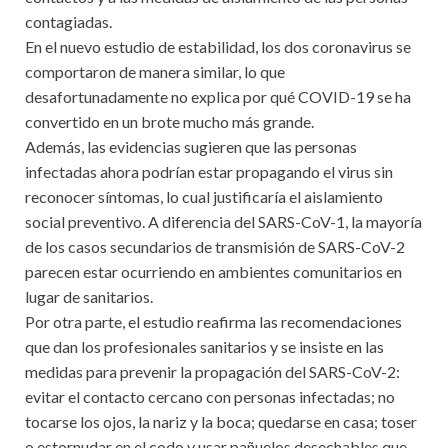
contagiadas.
En el nuevo estudio de estabilidad, los dos coronavirus se
comportaron de manera similar, lo que
desafortunadamente no explica por qué COVID-19 se ha
convertido en un brote mucho más grande.
Además, las evidencias sugieren que las personas
infectadas ahora podrían estar propagando el virus sin
reconocer síntomas, lo cual justificaría el aislamiento
social preventivo. A diferencia del SARS-CoV-1, la mayoría
de los casos secundarios de transmisión de SARS-CoV-2
parecen estar ocurriendo en ambientes comunitarios en
lugar de sanitarios.
Por otra parte, el estudio reafirma las recomendaciones
que dan los profesionales sanitarios y se insiste en las
medidas para prevenir la propagación del SARS-CoV-2:
evitar el contacto cercano con personas infectadas; no
tocarse los ojos, la nariz y la boca; quedarse en casa; toser
o estornudar en el codo y usar pañuelos desechables que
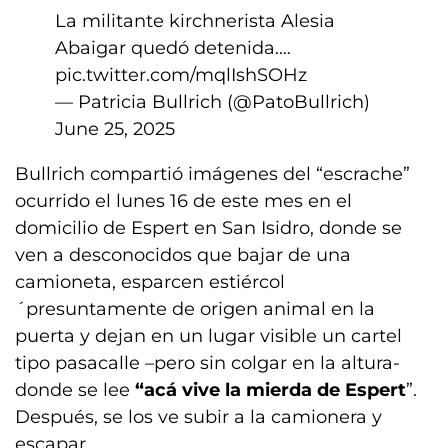
La militante kirchnerista Alesia
Abaigar quedó detenida.…
pic.twitter.com/mqlIshSOHz
— Patricia Bullrich (@PatoBullrich)
June 25, 2025
Bullrich compartió imágenes del “escrache”
ocurrido el lunes 16 de este mes en el
domicilio de Espert en San Isidro, donde se
ven a desconocidos que bajar de una
camioneta, esparcen estiércol
´presuntamente de origen animal en la
puerta y dejan en un lugar visible un cartel
tipo pasacalle –pero sin colgar en la altura-
donde se lee
“acá vive la mierda de Espert
”.
Después, se los ve subir a la camionera y
escapar.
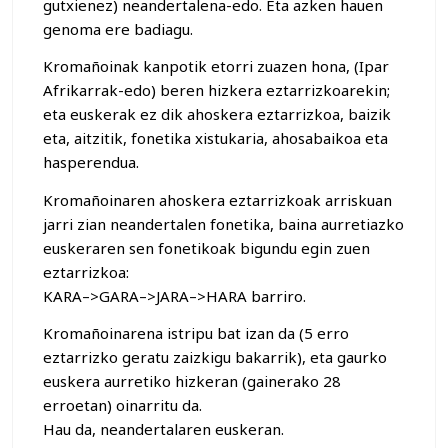
gutxienez) neandertalena-edo. Eta azken hauen
genoma ere badiagu.
Kromañoinak kanpotik etorri zuazen hona, (Ipar
Afrikarrak-edo) beren hizkera eztarrizkoarekin;
eta euskerak ez dik ahoskera eztarrizkoa, baizik
eta, aitzitik, fonetika xistukaria, ahosabaikoa eta
hasperendua.
Kromañoinaren ahoskera eztarrizkoak arriskuan
jarri zian neandertalen fonetika, baina aurretiazko
euskeraren sen fonetikoak bigundu egin zuen
eztarrizkoa:
KARA–>GARA–>JARA–>HARA barriro.
Kromañoinarena istripu bat izan da (5 erro
eztarrizko geratu zaizkigu bakarrik), eta gaurko
euskera aurretiko hizkeran (gainerako 28
erroetan) oinarritu da.
Hau da, neandertalaren euskeran.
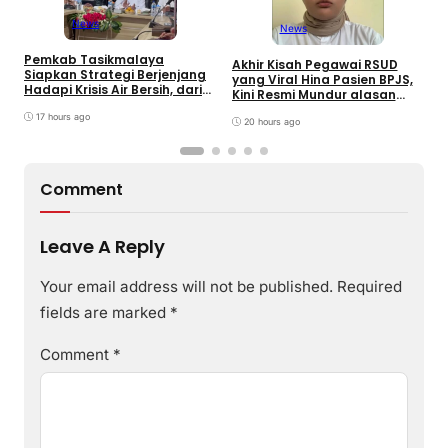
News
News
Pemkab Tasikmalaya
W
Akhir Kisah Pegawai RSUD
Siapkan Strategi Berjenjang
K
yang Viral Hina Pasien BPJS,
Hadapi Krisis Air Bersih, dari
J
Kini Resmi Mundur alasan
Bantuan Darurat hingga
B
Kesehatan
Gerakan Reboisasi
17 hours ago
20 hours ago
Comment
Leave A Reply
Your email address will not be published.
Required
fields are marked
*
Comment
*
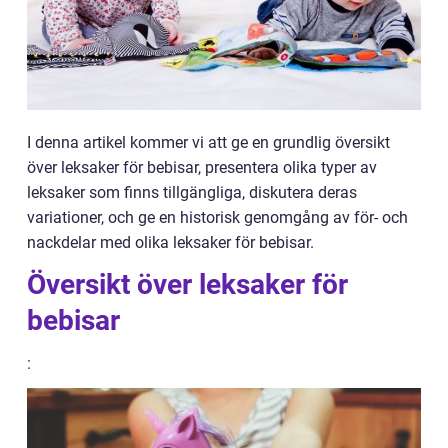
I denna artikel kommer vi att ge en grundlig översikt
över leksaker för bebisar, presentera olika typer av
leksaker som finns tillgängliga, diskutera deras
variationer, och ge en historisk genomgång av för- och
nackdelar med olika leksaker för bebisar.
Översikt över leksaker för
bebisar
:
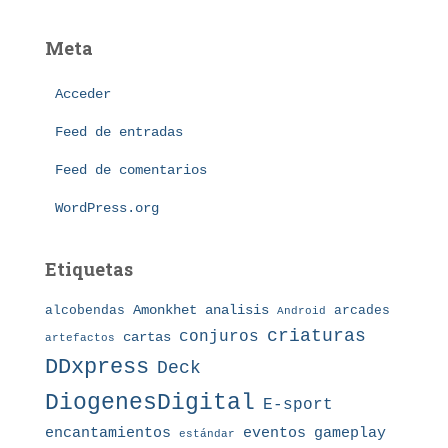
s
t
e
Meta
g
o
Acceder
r
í
Feed de entradas
a
s
Feed de comentarios
WordPress.org
Etiquetas
Amonkhet
alcobendas
analisis
arcades
Android
criaturas
conjuros
cartas
artefactos
DDxpress
Deck
DiogenesDigital
E-sport
eventos
gameplay
encantamientos
estándar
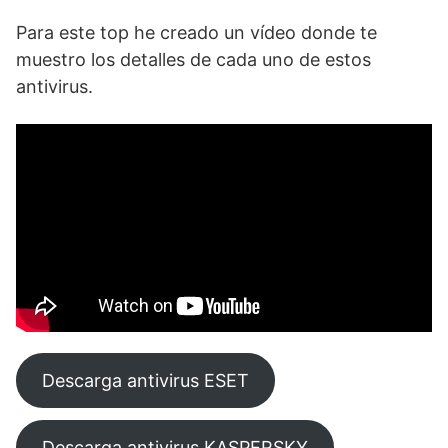
Para este top he creado un vídeo donde te
muestro los detalles de cada uno de estos
antivirus.
Descarga antivirus ESET
Descarga antivirus KASPERSKY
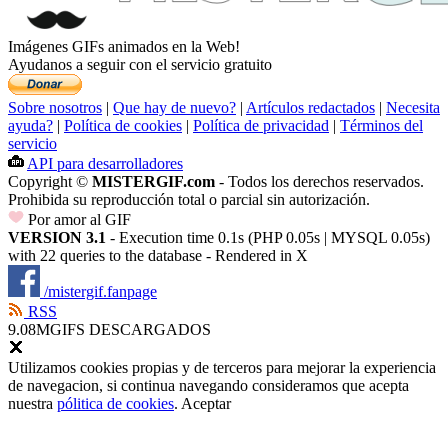
Imágenes GIFs animados en la Web!
Ayudanos a seguir con el servicio gratuito
Sobre nosotros
|
Que hay de nuevo?
|
Artículos redactados
|
Necesita
ayuda?
|
Política de cookies
|
Política de privacidad
|
Términos del
servicio
API para desarrolladores
Copyright ©
MISTERGIF.com
- Todos los derechos reservados.
Prohibida su reproducción total o parcial sin autorización.
Por amor al GIF
VERSION 3.1
- Execution time 0.1s (PHP 0.05s | MYSQL 0.05s)
with 22 queries to the database - Rendered in
X
/mistergif.fanpage
RSS
9.08M
GIFS DESCARGADOS
Utilizamos cookies propias y de terceros para mejorar la experiencia
de navegacion, si continua navegando consideramos que acepta
nuestra
pólitica de cookies
.
Aceptar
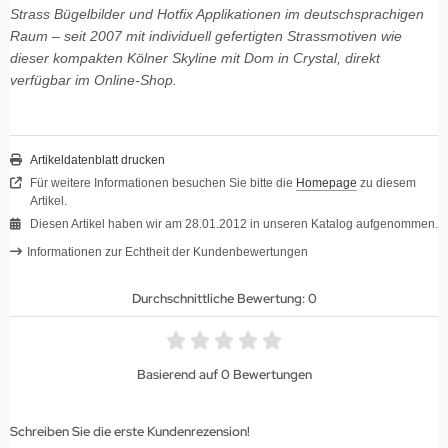
Strass Bügelbilder und Hotfix Applikationen im deutschsprachigen
Raum – seit 2007 mit individuell gefertigten Strassmotiven wie
dieser kompakten Kölner Skyline mit Dom in Crystal, direkt
verfügbar im Online-Shop.
Artikeldatenblatt drucken
Für weitere Informationen besuchen Sie bitte die
Homepage
zu diesem
Artikel.
Diesen Artikel haben wir am 28.01.2012 in unseren Katalog aufgenommen.
Informationen zur Echtheit der Kundenbewertungen
Durchschnittliche Bewertung: 0
Basierend auf 0 Bewertungen
Schreiben Sie die erste Kundenrezension!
• • • •
Work task ->
Search the material for lines holding the word "ahoskera", then say how many there are and nothing more.

Task result ->
2